I pushed up onto my elbows despite my body giving agonized protest. I would heal, but the damage I’d sustained would have killed a mortal man a few times over, so it would take time. Time we didn’t have. If Abigail ran, presumably back to Hell, she would report on our whereabouts, and reinforcements would come in droves. They’d found me, but worse, they’d seen Indy in all his fiery glory.
Working my way to standing was a balance of pain and my determination to endure it. I couldn’t see much of the state the other hounds had left me in, but I felt every bit of it.
Once I’d drawn myself to my full, albeit slouched, height, I said, “We need to go.”
“How?” Indy asked. “You can’t drive. You can’t even walk.”
“I can walk.
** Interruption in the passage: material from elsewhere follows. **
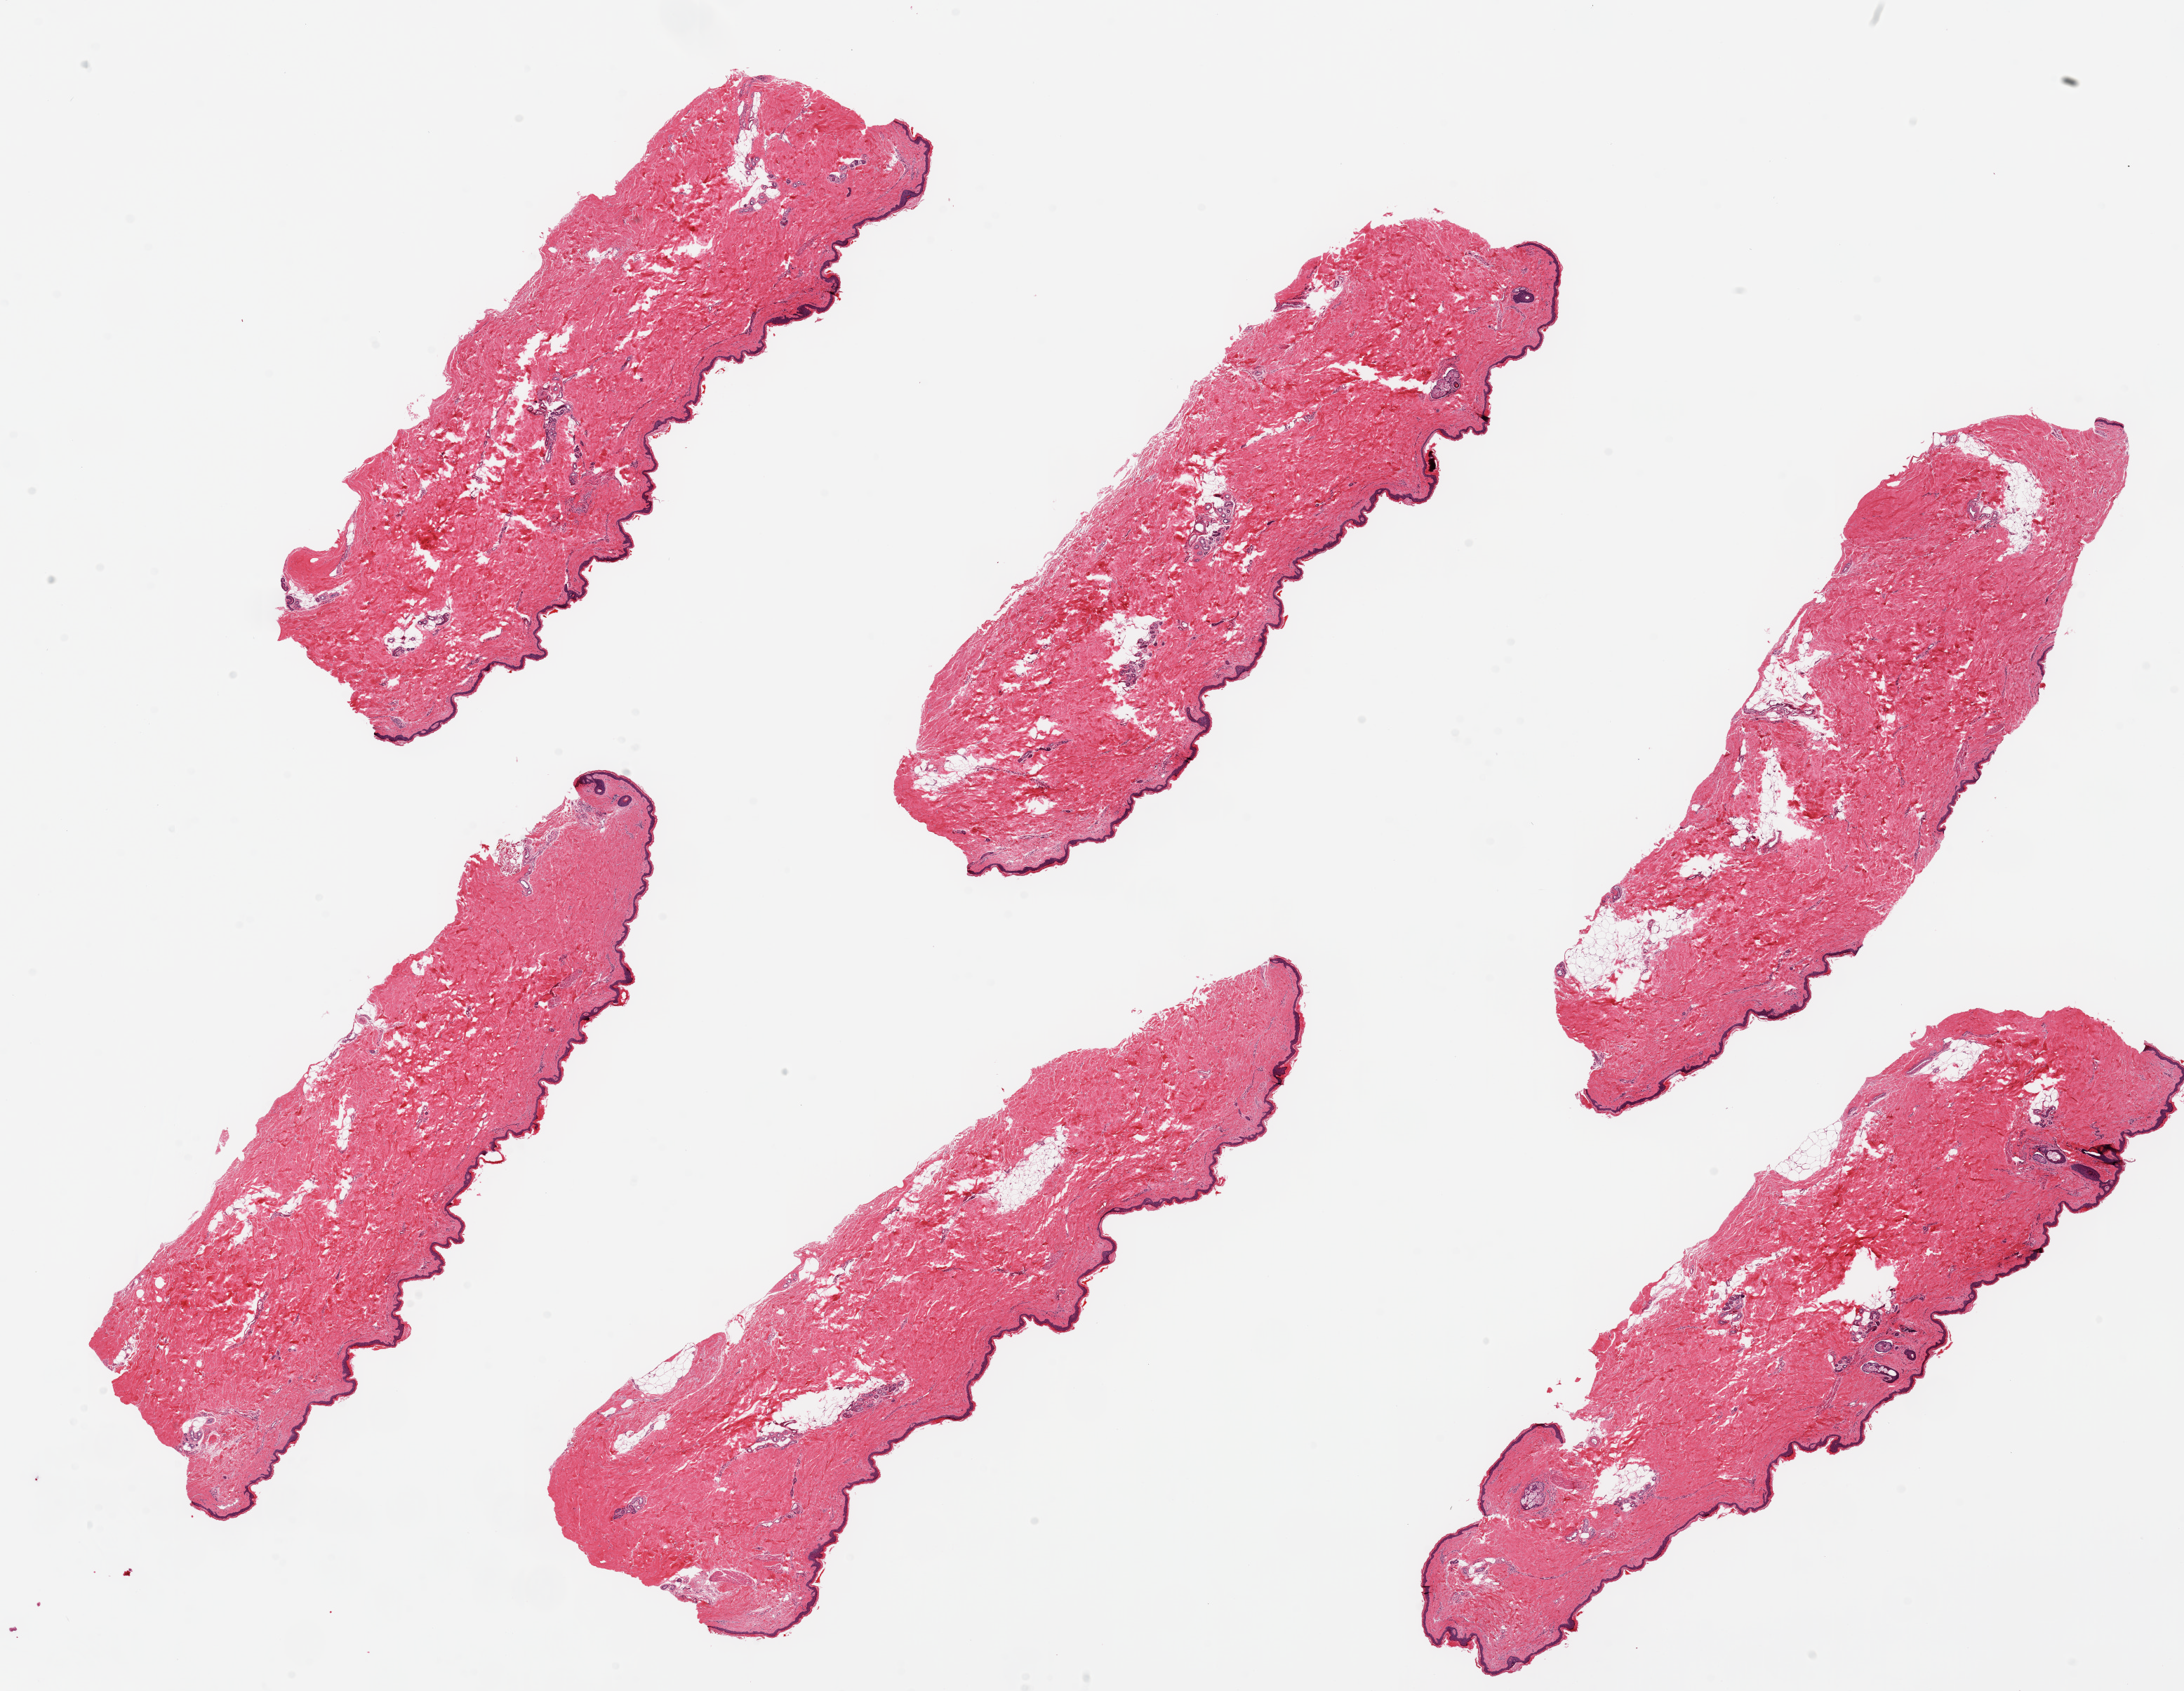
Hematoxylin and eosin (H&E) whole-slide image — a low-resolution overview of the entire scanned area, about 24.6 x 19.1 mm; PAXgene-fixed paraffin-embedded (PFPE) section; section of skin of lower leg (target tissue); donor tissue sample. Male donor.
Review note (as recorded): 6 pieces up to 10x3 mm; well trimmed of subcutaneous adipose.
And drive,” I retorted as he ducked under my arm to support me. His hand hugged around my waist, and I couldn’t help but lean against him. And, while it was hard to admit, I felt like I needed to say, “Thank you, Doll. You saved me.”
Indy swelled with pride. “We take care of each other.”
I hummed acknowledgment and kissed the top of his head.
All I knew about my plan was that I needed a better one. Driving through to Nevada was no longer a viable option. The hounds could track me until I got my own ward from Sully, and it struck me that protecting Indy might mean distancing myself from him. We could park the trailer somewhere in Ohio, and I could take the truck to New York alone. I could lead the hounds away from my treasure and hope I could get back to him.
Or I could strand him, alone and unguarded, and risk never seeing him again.
That fear was the only thing more powerful than the staggering pain, and it made me cling tightly to Indy as we made our journey back to the Airstream.